16 June 2010

The Incredible Shrinking Outfielder


In 1999, I dabbled in an AL-only Rotisserie baseball team. During the draft, my partner and I agreed that the best values would leverage positional scarcity, not pure performance. We set our sights on drafting one of the three transcendent shortstops (ARod, Nomar, Jeter), the only plus-hitting catcher (Pudge), a couple of valuable second-basemen and a key DH asset.
 
Selecting at the end of a snake draft, we nabbed Nomar and Pudge with our first two picks, much to the consternation of our opponents, who were googly-eyes over big boppers like Carlos Delgado and Ken Griffey, Jr. We shocked the crowd again in the next two rounds, plucking Robby Alomar and Edgar Martinez from among a coterie of slugging first basemen and corner outfielders.
 
Not until the 9th round did we finally get around to staffing first. David Segui hit .305 with 19 dingers and 84 RBIs the year prior, certainly not the equal of guys like Mo Vaughn, but within shouting distance. We captured an entire infield of all-stars in exchange for the 20 homers and 40 RBI lost at first base. (We had the best offense in the league, a weak pitching staff and finished second overall.)
 
What made that strategy work was a pile of outfield (and first base, but that’s not so much the point here) bodies in MLB that year. Consider some of the outfield names of the day: Juan Gonzalez, Ken Griffey, Jr., Manny Ramirez, Bernie Williams, Albert Belle, Paul O’Neill, Tim Salmon, Shawn Green, Sammy Sosa, Moises Alou, Greg Vaughn, Barry Bonds, Vlad Guerrero, Tony Gwynn, Larry Walker. Every one of them had a Hall of Fame year in 1998. The best hitters of the day patrolled the distances or made the stretch on 6-4-3s.
 
Now, name the best outfielder in baseball today.
 
Go ahead. I’ll wait.
  
(Whistles Jeopardy theme...)
 
Stuck on Ryan Braun? Jeff Kemp? Grady Sizemore? The remnants of Ichiro perhaps?
 
A list of the top 10 hitters by OPS last year includes just two deep-fly catchers -- Joey Votto and Derrek Lee. You have to reach down to #6 on the list in the AL today to find an outfielder – Alex Rios of Chicago. Not exactly Sammy Sosa. In the NL, Andre Ethier and Colby Rasmus are 1-2 in OPS. Today. Check back in September. Neither has this kind of pedigree. (To be fair, they may turn out to. Rasmus is a sophomore; Ethier has a four-year record of accomplishment, though this would represent a quantum leap.)
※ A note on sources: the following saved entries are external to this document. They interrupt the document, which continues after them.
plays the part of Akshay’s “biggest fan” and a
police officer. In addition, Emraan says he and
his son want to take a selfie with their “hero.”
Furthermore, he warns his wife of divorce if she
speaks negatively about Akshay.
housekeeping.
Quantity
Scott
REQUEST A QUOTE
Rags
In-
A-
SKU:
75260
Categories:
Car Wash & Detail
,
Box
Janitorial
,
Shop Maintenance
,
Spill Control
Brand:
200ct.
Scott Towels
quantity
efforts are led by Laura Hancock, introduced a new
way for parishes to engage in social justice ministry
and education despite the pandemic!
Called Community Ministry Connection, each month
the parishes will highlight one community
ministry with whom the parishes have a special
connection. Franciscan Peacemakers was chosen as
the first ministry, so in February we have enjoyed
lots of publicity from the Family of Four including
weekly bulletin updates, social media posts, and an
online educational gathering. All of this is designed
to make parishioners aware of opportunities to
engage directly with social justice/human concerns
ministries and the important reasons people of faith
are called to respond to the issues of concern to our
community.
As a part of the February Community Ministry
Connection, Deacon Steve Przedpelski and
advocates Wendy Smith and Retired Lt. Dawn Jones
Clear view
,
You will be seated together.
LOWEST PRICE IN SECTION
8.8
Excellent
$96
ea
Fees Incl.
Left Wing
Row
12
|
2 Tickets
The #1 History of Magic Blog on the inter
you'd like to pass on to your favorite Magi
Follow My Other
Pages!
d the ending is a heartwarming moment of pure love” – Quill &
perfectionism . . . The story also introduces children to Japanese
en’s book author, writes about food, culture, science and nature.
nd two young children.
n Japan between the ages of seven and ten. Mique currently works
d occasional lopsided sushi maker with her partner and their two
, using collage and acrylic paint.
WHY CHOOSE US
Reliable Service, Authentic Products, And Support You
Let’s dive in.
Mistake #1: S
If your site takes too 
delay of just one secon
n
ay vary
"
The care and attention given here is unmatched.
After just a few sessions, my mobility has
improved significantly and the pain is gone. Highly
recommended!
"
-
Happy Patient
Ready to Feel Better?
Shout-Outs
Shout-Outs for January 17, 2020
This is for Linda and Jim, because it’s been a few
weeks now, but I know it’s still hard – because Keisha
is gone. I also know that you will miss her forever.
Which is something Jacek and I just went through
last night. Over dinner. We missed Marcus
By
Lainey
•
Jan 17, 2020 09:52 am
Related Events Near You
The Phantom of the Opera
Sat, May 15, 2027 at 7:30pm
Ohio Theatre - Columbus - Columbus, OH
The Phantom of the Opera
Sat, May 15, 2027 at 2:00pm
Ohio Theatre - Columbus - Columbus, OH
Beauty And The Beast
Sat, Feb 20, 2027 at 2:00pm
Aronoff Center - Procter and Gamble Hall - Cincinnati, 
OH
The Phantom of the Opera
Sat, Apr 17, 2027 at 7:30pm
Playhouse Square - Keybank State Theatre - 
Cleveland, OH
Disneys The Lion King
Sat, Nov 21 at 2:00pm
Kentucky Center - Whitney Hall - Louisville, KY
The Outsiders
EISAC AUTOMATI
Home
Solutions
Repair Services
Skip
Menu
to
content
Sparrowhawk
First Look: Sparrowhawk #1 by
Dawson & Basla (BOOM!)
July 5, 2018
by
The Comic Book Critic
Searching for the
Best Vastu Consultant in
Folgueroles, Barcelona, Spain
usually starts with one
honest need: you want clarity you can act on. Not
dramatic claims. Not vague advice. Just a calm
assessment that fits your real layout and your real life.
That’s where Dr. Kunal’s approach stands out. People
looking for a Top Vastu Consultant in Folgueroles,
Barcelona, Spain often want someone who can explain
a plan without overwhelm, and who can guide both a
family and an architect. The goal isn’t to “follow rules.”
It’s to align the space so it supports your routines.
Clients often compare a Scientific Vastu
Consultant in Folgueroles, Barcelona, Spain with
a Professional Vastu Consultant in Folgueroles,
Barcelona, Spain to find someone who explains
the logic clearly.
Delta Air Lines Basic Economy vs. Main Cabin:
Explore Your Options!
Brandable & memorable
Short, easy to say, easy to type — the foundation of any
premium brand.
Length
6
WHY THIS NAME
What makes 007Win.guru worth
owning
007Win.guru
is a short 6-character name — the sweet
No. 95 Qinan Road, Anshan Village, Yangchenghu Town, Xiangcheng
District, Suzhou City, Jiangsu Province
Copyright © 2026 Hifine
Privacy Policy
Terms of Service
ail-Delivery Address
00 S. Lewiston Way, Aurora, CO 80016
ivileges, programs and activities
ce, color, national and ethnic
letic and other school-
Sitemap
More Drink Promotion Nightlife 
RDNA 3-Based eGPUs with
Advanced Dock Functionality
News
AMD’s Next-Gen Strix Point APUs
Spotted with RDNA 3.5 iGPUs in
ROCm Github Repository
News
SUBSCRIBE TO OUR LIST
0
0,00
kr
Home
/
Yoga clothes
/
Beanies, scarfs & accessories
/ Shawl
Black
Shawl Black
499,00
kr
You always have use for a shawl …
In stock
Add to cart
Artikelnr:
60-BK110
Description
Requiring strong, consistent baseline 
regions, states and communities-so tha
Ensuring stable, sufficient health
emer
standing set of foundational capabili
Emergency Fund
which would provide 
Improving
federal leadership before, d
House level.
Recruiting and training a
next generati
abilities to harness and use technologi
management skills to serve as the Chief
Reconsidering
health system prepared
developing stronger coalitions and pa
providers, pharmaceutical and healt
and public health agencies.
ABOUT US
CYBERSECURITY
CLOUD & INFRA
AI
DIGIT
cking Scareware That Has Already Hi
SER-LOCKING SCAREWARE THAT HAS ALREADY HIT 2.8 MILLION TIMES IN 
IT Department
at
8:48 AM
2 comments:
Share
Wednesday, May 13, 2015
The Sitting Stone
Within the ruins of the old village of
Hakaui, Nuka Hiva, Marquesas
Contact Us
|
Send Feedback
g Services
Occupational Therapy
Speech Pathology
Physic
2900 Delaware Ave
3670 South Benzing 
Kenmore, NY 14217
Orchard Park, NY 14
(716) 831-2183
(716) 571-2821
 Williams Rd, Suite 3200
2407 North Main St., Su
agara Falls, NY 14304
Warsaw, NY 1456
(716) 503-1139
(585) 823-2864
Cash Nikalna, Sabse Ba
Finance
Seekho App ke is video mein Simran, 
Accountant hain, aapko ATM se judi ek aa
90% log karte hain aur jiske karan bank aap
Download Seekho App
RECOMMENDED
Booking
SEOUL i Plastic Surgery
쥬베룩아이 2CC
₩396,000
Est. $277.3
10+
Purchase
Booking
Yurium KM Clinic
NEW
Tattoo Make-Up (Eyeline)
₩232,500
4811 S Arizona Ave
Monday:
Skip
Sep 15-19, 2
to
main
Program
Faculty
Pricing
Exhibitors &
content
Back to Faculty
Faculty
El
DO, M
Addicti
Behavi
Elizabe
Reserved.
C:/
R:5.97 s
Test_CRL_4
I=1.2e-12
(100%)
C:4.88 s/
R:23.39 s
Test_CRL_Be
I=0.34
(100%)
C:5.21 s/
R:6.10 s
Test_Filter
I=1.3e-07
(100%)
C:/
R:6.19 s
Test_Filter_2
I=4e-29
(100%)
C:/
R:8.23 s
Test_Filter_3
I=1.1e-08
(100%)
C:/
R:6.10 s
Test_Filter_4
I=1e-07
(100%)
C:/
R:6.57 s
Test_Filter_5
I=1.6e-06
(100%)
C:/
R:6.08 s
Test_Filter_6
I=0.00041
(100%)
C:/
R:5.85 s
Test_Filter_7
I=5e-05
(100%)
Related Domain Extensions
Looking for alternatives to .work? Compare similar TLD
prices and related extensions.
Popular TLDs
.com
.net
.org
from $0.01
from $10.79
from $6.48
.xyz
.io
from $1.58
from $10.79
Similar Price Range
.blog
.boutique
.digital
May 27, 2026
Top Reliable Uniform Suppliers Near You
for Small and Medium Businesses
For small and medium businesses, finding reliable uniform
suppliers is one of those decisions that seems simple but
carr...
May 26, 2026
That's heads; tails is where all the batsmen have gone. Today, shake a tree and a middle infielder with a good stick will fall out. Cano, Zobrist, Mauer, McCann, Jeter, Posada, Furcal, Escobar, Tulowitzki, Uggla, Utley, Pedroia, and Rollins jump to mind. Pivotmen and backstops, all. There are no 5’8” 160-pound slapsters filling the infield positions anymore. If Adonis can handle the position defensively, his team will gladly leave him at short.

Whether it's a paradigm shift or just a phase we're going through, it's one I don't think baseball has ever seen before. Put me in coach! I want to play centerfield!